PSS (2022) https://doi.org/10.1016/j.pss.2022.105432

Jonathon P. Mason, Manish R. Patel, Mark R. Leese, Brijen G. Hathi, Yannick Willame, Ian R. Thomas, Michael J.Wolff, Cédric Depiesse, James A. Holmes, Graham Sellers, Charlotte Marriner, Bojan Ristic, Frank Daerden, Jose Juan Lopez-Moreno, Giancarlo Bellucci, Ann Carine Vandaele

 

We present an in-flight straylight removal method for the Ultraviolet and Visible Spectrometer (UVIS) channel of the Nadir and Occultation for Mars Discovery (NOMAD) instrument aboard the ExoMars Trace Gas Orbiter (TGO). The presence of a ‘red-leak’ straylight signal in the UVIS instrument was discovered post-launch in ground calibration measurements of spectral lamps; UVIS observations of lamps with negligible UV light emission (RS12) showed a significant signal at UV wavelengths. Subsequent analyses of nadir observations of the martian atmosphere revealed that at UV wavelengths the red-leak straylight was in excess of 300% of the true UV signal, jeopardising the primary science observations of the instrument (retrievals of atmospheric ozone). By modifying the UVIS readout method to obtain a region of interest around the illuminated region on the Charge-Coupled Device (CCD) detector, instead of a binned one-dimensional spectrum, and utilising straylight profiles derived from measurements of the RS12 calibration lamp we show that the majority of the straylight at UV wavelengths can be successfully removed for the nadir channel in a self-consistent manner.

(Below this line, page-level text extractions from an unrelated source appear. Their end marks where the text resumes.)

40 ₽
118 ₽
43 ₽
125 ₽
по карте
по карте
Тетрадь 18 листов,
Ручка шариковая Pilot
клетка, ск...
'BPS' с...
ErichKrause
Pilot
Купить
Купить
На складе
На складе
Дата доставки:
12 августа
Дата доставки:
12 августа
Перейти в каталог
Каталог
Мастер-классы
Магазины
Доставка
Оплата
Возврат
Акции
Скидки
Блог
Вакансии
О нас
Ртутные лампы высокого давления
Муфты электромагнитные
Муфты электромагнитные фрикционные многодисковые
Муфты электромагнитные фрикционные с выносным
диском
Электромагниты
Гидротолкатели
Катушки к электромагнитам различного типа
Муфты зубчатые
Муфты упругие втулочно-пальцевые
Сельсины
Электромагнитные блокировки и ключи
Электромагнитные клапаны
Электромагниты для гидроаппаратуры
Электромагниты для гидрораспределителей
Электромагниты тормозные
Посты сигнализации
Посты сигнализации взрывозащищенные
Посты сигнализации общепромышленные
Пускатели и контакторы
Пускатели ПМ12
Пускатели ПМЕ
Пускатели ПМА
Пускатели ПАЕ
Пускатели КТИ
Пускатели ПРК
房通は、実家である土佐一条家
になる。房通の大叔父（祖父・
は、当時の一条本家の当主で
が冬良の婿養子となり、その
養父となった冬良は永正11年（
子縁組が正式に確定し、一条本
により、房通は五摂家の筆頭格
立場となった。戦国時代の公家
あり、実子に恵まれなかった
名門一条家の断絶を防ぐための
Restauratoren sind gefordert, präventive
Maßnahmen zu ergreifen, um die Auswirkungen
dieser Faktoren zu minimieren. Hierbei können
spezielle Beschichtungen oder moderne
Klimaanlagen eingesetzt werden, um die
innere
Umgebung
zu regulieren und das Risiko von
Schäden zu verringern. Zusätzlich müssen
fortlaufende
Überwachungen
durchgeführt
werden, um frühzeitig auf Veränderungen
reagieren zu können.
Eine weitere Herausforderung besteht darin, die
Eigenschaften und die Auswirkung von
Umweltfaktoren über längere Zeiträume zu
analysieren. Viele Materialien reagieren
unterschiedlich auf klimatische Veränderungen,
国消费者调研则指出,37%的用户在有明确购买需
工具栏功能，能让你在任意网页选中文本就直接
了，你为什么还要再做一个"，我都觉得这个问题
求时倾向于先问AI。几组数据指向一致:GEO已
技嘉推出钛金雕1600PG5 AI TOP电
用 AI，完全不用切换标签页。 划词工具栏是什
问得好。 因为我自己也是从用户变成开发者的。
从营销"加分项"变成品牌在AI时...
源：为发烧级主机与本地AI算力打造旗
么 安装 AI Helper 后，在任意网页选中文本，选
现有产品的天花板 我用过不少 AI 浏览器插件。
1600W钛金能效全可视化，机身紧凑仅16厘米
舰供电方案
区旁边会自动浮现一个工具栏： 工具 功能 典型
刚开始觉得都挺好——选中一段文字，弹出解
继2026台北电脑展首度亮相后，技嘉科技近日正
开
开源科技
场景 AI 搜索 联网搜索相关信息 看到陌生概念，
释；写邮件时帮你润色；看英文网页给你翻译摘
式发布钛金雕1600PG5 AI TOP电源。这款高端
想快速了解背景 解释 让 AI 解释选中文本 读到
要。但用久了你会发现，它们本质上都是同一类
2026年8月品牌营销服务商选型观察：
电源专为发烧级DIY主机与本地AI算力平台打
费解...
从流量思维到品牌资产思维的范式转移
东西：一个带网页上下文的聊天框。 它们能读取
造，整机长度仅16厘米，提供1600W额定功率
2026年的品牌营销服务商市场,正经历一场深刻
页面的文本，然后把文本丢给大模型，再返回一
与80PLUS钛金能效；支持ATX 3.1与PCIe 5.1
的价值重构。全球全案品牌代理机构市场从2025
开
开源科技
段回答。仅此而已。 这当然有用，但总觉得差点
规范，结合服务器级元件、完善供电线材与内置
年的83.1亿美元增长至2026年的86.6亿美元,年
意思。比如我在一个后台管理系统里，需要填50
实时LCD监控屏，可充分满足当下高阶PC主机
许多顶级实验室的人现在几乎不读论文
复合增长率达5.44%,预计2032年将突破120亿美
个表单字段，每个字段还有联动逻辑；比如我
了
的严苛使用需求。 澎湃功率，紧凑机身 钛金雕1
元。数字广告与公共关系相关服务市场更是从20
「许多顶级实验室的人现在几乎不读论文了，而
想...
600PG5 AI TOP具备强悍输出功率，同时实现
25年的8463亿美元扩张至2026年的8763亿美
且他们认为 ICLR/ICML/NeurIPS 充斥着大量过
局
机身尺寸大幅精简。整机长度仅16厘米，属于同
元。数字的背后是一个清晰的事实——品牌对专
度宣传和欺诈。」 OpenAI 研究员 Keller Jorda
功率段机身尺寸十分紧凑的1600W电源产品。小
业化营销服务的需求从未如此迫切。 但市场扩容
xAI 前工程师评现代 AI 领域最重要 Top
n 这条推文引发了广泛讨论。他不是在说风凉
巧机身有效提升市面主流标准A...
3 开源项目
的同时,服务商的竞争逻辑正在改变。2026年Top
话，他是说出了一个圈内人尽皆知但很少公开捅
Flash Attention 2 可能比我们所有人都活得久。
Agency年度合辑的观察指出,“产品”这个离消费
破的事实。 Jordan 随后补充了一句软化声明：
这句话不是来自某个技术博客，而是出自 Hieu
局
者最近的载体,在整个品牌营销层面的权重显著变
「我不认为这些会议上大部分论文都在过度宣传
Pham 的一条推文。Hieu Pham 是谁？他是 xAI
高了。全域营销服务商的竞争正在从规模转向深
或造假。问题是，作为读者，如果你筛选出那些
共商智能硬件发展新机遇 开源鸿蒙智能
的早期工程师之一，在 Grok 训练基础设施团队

The corrected UVIS radiances are compared to coincident Mars Color Imager (MARCI) instrument observations with residuals between the two instruments generally remaining within 15%.

 

 mason22 uvis straylight

Full frame image of the UVIS detector during a typical nadir measurement. The in-axis light dispersion is defined as the illuminated region (LR) and the off-axis area outside this region is defined as the non-illuminated region (NLR). The off-axis straylight can be seen between the LR and the detector readout register and the white dotted lines show the typical ROI of the CCD that is read out. The visible stratified lines seen in the LR is the illumination from the individual fibres.